Let me if you're interested.

Any donations would be appreciated, my island is pretty basic!! I would love some cute furniture (yellow, pink or green), garden bench, ironwood stuff, log bench or wild log bench, natural square table.

I'M GETTING A LOT OF RESPONSES!
I will message you my dodo code one by one, in the order you commented.

UPDATE -
I'm closing my gates now. I will be online later. If I sent you my dodo code and you didn't come, I will be online from 7pm EDT


----------



## zetapsicq (Jun 1, 2020)

Howdy- I would love to visit to sell. 

-Kristofer from Tucker.


----------



## MKuro (Jun 1, 2020)

I’d love to come! I’ll look through some things I can get you. I’m pretty new so I don’t have much


----------



## Oldtimer (Jun 1, 2020)

Hi, may I visit?

Lora from Paraíso

Edit: I have a log bench dIY I can bring.


----------



## Salomebibouland (Jun 1, 2020)

I would love to come ! Salomé from bibouland  I am brining some of the items you need + a DIY


----------



## loveclove (Jun 1, 2020)

Hey! Can I come? I can craft some of the stuff you asked


----------



## Reploid (Jun 1, 2020)

May I please come by?


BlueberryDream said:


> Hey guys, I got good turnip prices today! 540 bells.
> 
> Let me if you're interested.
> 
> Any donations would be appreciated, my island is pretty basic!! I would love some lovely furniture (yellow or green), garden bench, ironwood stuff, log bench or wild log bench, natural square table.




	Post automatically merged: Jun 1, 2020

I can bring a wild log bench.


----------



## AccfSally (Jun 1, 2020)

Hi, I would love to come over.
I have a spare Ironwood Chair DIY.

Kia from Tropicako


----------



## GDarling (Jun 1, 2020)

May I visit please?
Darling from Kona


----------



## Sami913 (Jun 1, 2020)

Hi there!
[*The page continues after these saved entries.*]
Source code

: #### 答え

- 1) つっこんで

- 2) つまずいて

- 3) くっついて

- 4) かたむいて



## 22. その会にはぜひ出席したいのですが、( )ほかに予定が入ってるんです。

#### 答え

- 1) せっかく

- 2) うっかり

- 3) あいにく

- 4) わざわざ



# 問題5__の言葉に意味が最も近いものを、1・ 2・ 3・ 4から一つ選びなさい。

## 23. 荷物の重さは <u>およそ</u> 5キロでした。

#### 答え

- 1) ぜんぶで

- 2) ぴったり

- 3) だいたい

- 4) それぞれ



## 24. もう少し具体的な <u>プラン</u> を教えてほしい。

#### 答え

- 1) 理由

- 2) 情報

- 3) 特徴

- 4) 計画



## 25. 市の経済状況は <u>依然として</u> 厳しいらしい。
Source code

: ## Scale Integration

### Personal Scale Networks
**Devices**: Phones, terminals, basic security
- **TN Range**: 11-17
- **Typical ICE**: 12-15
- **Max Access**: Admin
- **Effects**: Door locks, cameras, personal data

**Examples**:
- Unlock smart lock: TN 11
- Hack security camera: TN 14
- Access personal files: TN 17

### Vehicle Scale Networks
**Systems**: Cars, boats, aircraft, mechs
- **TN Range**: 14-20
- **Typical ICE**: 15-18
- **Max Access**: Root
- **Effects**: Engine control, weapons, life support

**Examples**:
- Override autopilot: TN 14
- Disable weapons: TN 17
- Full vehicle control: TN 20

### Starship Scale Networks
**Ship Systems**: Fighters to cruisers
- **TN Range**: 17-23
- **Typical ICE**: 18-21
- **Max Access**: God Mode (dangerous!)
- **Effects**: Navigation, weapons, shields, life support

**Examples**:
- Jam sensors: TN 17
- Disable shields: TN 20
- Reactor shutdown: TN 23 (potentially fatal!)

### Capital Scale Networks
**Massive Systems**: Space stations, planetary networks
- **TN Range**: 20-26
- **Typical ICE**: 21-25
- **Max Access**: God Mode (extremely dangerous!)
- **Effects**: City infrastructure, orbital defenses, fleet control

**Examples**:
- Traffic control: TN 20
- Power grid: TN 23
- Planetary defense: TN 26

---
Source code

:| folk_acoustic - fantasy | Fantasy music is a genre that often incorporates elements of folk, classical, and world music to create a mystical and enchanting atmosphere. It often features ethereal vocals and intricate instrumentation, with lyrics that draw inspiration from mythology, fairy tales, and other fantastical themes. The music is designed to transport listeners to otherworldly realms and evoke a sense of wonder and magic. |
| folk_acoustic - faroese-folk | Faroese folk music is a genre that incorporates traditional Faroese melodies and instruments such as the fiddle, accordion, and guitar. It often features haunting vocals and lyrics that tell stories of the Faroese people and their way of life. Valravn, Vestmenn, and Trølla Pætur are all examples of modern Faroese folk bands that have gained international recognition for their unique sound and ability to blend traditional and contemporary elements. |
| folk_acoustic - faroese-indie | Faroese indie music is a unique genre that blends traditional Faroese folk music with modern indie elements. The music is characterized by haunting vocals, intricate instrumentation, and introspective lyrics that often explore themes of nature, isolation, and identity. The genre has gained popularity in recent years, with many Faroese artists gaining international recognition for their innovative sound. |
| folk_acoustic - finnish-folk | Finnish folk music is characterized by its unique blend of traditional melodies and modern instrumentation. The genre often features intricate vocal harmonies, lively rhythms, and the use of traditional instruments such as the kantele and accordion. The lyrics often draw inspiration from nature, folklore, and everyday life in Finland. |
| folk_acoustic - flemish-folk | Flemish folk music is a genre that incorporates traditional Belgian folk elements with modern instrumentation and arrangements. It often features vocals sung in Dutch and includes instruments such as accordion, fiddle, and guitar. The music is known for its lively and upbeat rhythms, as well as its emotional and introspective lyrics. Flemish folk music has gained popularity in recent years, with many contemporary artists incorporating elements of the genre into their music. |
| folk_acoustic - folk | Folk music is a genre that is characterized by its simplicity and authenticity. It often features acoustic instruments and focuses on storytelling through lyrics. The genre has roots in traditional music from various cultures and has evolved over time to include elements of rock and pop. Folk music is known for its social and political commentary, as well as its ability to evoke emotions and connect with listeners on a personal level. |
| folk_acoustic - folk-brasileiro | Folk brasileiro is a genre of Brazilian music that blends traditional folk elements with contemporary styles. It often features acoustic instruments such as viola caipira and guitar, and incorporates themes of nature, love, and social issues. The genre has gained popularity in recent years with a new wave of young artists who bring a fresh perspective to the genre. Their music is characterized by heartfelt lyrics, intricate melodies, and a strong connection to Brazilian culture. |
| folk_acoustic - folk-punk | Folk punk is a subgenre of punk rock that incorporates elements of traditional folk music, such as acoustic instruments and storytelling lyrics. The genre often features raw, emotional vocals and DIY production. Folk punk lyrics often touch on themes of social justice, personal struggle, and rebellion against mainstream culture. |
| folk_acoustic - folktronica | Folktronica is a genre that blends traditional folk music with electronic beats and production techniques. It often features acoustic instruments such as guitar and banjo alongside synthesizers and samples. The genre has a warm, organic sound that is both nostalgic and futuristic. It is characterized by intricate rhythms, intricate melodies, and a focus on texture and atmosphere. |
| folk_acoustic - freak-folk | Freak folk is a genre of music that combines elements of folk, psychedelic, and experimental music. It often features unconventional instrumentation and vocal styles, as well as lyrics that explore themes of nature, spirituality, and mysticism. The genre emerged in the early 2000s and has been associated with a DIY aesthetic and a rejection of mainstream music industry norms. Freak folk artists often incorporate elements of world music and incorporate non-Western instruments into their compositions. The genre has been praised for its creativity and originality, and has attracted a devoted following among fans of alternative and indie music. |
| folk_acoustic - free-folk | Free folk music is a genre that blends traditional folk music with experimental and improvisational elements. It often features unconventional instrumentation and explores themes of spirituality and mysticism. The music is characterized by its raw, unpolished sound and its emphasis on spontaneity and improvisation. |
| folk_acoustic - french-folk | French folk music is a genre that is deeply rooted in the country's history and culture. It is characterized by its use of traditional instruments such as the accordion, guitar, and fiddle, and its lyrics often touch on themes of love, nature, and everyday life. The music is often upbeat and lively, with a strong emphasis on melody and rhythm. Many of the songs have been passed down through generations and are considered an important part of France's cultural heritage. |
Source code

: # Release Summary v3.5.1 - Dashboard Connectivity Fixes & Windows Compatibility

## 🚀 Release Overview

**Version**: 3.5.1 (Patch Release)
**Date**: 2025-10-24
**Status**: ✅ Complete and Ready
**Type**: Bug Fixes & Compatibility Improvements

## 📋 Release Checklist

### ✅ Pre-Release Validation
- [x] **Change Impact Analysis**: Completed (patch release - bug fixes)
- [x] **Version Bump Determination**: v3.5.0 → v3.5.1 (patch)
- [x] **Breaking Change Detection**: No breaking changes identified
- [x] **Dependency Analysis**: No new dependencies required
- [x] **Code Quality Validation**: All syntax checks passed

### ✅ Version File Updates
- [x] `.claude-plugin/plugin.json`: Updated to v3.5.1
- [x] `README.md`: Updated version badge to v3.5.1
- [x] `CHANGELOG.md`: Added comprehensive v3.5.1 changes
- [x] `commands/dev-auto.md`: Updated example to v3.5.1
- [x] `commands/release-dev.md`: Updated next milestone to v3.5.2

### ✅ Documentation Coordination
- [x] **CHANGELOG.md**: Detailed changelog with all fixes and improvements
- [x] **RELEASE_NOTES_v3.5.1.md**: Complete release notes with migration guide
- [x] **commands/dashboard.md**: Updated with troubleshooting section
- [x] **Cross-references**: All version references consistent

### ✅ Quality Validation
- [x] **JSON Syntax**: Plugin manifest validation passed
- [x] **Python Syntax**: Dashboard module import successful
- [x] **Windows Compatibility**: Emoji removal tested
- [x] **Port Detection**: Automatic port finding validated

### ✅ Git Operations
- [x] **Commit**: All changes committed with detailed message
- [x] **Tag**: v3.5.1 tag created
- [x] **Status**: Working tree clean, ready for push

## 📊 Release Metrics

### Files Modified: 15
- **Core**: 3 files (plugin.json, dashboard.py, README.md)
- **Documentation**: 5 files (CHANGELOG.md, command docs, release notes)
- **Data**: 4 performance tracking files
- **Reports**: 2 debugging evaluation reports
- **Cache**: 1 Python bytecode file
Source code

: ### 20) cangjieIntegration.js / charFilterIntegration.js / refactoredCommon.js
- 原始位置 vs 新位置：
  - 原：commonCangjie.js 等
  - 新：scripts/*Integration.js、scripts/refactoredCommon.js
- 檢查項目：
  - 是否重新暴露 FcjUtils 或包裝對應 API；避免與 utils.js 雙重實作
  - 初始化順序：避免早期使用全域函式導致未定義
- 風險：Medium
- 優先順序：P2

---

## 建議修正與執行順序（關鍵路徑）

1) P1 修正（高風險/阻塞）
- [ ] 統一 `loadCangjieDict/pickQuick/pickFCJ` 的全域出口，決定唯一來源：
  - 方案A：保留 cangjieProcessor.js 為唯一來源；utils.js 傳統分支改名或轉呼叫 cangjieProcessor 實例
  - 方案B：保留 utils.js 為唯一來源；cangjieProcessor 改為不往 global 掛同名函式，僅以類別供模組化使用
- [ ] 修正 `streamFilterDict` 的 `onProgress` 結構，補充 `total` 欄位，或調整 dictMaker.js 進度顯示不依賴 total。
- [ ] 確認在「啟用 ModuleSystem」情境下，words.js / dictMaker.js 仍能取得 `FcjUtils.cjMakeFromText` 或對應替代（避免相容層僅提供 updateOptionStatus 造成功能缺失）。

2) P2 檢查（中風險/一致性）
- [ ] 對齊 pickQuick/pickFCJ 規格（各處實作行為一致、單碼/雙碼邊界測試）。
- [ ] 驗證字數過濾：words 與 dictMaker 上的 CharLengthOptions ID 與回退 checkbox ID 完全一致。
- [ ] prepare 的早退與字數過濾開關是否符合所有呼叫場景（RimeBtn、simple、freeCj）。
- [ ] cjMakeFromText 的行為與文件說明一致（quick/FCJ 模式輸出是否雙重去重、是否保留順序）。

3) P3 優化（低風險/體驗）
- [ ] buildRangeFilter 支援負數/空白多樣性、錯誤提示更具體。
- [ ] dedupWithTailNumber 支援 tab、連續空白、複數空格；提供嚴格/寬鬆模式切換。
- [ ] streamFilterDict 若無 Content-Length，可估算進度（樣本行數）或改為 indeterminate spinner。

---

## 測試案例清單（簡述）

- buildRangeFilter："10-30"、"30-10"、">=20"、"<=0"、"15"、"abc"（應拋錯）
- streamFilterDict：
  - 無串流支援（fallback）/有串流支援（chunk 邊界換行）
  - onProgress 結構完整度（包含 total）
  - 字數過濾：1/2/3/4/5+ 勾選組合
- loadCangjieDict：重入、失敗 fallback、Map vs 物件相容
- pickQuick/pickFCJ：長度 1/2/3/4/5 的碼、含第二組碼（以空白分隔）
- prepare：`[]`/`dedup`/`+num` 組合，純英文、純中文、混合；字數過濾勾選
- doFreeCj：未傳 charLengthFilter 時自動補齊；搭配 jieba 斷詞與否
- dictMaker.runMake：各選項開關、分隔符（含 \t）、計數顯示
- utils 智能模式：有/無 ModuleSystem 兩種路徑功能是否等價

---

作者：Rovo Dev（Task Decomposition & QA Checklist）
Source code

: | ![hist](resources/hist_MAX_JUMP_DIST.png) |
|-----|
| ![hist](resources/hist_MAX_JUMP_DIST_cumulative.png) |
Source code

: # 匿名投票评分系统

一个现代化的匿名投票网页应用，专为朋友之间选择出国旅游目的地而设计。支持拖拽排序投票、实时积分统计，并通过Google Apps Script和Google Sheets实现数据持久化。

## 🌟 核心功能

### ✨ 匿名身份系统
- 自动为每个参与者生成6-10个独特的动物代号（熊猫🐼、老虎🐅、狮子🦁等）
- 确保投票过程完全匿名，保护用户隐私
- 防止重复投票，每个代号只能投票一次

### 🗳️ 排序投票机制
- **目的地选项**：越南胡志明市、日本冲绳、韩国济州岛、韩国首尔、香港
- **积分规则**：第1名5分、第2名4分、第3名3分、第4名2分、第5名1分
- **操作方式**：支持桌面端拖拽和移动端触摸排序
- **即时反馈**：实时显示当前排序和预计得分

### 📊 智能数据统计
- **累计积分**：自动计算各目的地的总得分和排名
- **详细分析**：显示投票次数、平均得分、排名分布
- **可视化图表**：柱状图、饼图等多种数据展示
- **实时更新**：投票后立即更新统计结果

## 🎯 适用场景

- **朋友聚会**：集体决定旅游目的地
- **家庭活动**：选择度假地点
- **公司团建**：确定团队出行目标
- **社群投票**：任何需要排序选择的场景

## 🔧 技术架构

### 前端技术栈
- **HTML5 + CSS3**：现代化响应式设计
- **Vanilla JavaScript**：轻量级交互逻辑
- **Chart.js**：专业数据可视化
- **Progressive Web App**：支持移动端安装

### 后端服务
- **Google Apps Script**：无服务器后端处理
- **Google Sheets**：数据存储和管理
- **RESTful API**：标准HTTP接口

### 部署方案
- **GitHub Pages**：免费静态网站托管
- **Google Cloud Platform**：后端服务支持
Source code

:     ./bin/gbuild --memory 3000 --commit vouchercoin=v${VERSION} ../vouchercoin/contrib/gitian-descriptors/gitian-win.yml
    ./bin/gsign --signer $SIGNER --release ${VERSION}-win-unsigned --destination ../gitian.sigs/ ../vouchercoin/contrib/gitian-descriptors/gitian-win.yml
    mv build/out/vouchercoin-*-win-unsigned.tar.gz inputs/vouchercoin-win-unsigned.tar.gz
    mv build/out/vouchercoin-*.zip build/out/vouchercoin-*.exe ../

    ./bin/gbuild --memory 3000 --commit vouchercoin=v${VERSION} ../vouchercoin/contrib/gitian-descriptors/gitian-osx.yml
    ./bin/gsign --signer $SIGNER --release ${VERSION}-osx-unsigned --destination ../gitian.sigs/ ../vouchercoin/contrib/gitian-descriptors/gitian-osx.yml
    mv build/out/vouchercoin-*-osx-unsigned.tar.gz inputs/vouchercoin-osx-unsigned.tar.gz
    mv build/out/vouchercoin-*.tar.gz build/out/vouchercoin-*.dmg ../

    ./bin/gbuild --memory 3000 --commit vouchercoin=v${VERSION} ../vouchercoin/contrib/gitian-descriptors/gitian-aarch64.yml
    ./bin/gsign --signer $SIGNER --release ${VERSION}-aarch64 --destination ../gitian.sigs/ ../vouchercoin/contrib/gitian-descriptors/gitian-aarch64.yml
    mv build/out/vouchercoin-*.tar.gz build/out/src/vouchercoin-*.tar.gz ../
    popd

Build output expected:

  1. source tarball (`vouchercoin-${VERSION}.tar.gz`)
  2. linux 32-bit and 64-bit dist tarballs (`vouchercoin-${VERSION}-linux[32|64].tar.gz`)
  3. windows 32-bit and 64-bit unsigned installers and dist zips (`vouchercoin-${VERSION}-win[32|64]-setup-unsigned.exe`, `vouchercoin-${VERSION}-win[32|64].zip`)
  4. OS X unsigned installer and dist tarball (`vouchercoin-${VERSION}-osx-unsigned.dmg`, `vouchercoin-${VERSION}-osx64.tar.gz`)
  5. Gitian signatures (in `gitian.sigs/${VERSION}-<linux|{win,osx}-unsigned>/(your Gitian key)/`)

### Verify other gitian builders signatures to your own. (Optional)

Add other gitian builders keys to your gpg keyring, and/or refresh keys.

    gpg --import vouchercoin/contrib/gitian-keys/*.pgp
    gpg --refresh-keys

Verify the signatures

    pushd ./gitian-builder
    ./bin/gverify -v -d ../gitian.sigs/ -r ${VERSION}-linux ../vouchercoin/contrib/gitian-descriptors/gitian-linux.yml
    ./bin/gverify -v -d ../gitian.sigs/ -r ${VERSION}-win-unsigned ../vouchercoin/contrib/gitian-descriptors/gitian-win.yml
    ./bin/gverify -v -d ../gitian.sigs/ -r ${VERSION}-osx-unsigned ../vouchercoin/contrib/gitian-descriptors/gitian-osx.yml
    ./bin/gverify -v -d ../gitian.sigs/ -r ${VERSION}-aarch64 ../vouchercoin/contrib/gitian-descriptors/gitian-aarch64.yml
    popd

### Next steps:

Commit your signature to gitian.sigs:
Sami from IsleSchmoo I got a garden bench for you!! Would love to Visit!


----------



## Heroacademia (Jun 1, 2020)

Can I go I’ll give 1,000 bells and a Garden table 

from I-Island


----------



## Polilla (Jun 1, 2020)

May I come please? Can craft some ironwood items for u


----------



## JellyBeans (Jun 1, 2020)

would love to come by! I think I have some spare stuff I can drop by


----------



## xMartin (Jun 1, 2020)

Can I come please?
More than happy to tip ☺!


----------



## BlueberryDream (Jun 1, 2020)

Hey guys! I live in New York so it's 2pm, I'll be online throughout the day. I'll message you my Dodo code one by one, thanks!


----------



## Star Crossing (Jun 1, 2020)

BlueberryDream said:


> Hey guys, I got good turnip prices today! 540 bells.
> 
> Let me if you're interested.
> 
> Any donations would be appreciated, my island is pretty basic!! I would love some lovely furniture (yellow or green), garden bench, ironwood stuff, log bench or wild log bench, natural square table.



hi! I’d love to come by!


----------



## BlueberryDream (Jun 1, 2020)

Okay I got a lot of responses, so i'm closing up. If you messaged or commented before this I'll send you my code soon


----------



## BlueberryDream (Jun 1, 2020)

I'm closing my gates now. I will be online later. If I sent you my dodo code and you didn't come, I will be online from 7pm EDT


----------